## Try it:
Could you retype the lines below exactly, leaving out the pictures?

## Source information:

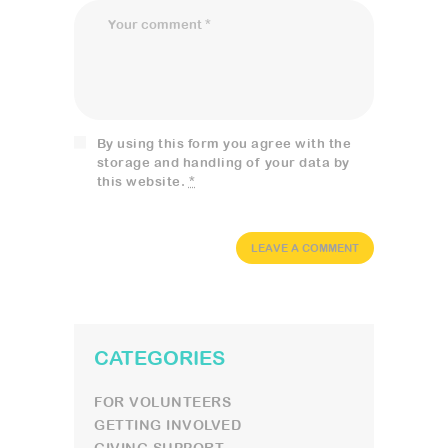
By using this form you agree with the
storage and handling of your data by
this website.
*
CATEGORIES
FOR VOLUNTEERS
GETTING INVOLVED
GIVING SUPPORT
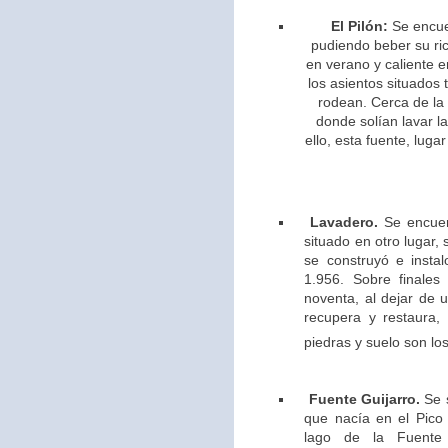
El Pilón:
Se encue
pudiendo beber su ric
en verano y caliente e
los asientos situados 
rodean. Cerca de la
donde solían lavar l
ello,
esta fuente, lugar
Lavadero.
Se encuen
situado en otro lugar,
se construyó e insta
1.956. Sobre finales
noventa, al dejar de u
recupera y restaura,
piedras y suelo son los
Fuente Guijarro.
Se s
que nacía en el Pico 
lago de la Fuente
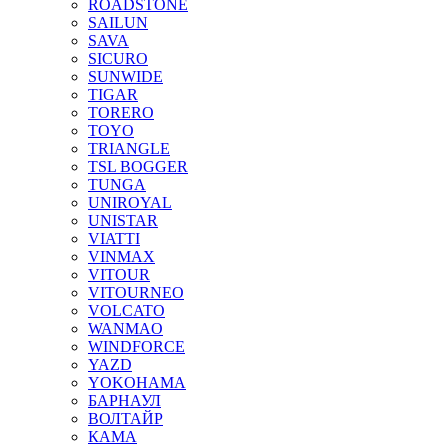
ROADSTONE
SAILUN
SAVA
SICURO
SUNWIDE
TIGAR
TORERO
TOYO
TRIANGLE
TSL BOGGER
TUNGA
UNIROYAL
UNISTAR
VIATTI
VINMAX
VITOUR
VITOURNEO
VOLCATO
WANMAO
WINDFORCE
YAZD
YOKOHAMA
БАРНАУЛ
ВОЛТАЙР
КАМА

## Solution for this problem:
By using this form you agree with the
storage and handling of your data by
this website.
*
CATEGORIES
FOR VOLUNTEERS
GETTING INVOLVED
GIVING SUPPORT
El Pilón:
Se encue
pudiendo beber su ric
en verano y caliente e
los asientos situados 
rodean. Cerca de la
donde solían lavar l
ello,
esta fuente, lugar
Lavadero.
Se encuen
situado en otro lugar,
se construyó e insta
1.956. Sobre finales
noventa, al dejar de u
recupera y restaura,
piedras y suelo son los
Fuente Guijarro.
Se s
que nacía en el Pico 
lago de la Fuente
ROADSTONE
SAILUN
SAVA
SICURO
SUNWIDE
TIGAR
TORERO
TOYO
TRIANGLE
TSL BOGGER
TUNGA
UNIROYAL
UNISTAR
VIATTI
VINMAX
VITOUR
VITOURNEO
VOLCATO
WANMAO
WINDFORCE
YAZD
YOKOHAMA
БАРНАУЛ
ВОЛТАЙР
КАМА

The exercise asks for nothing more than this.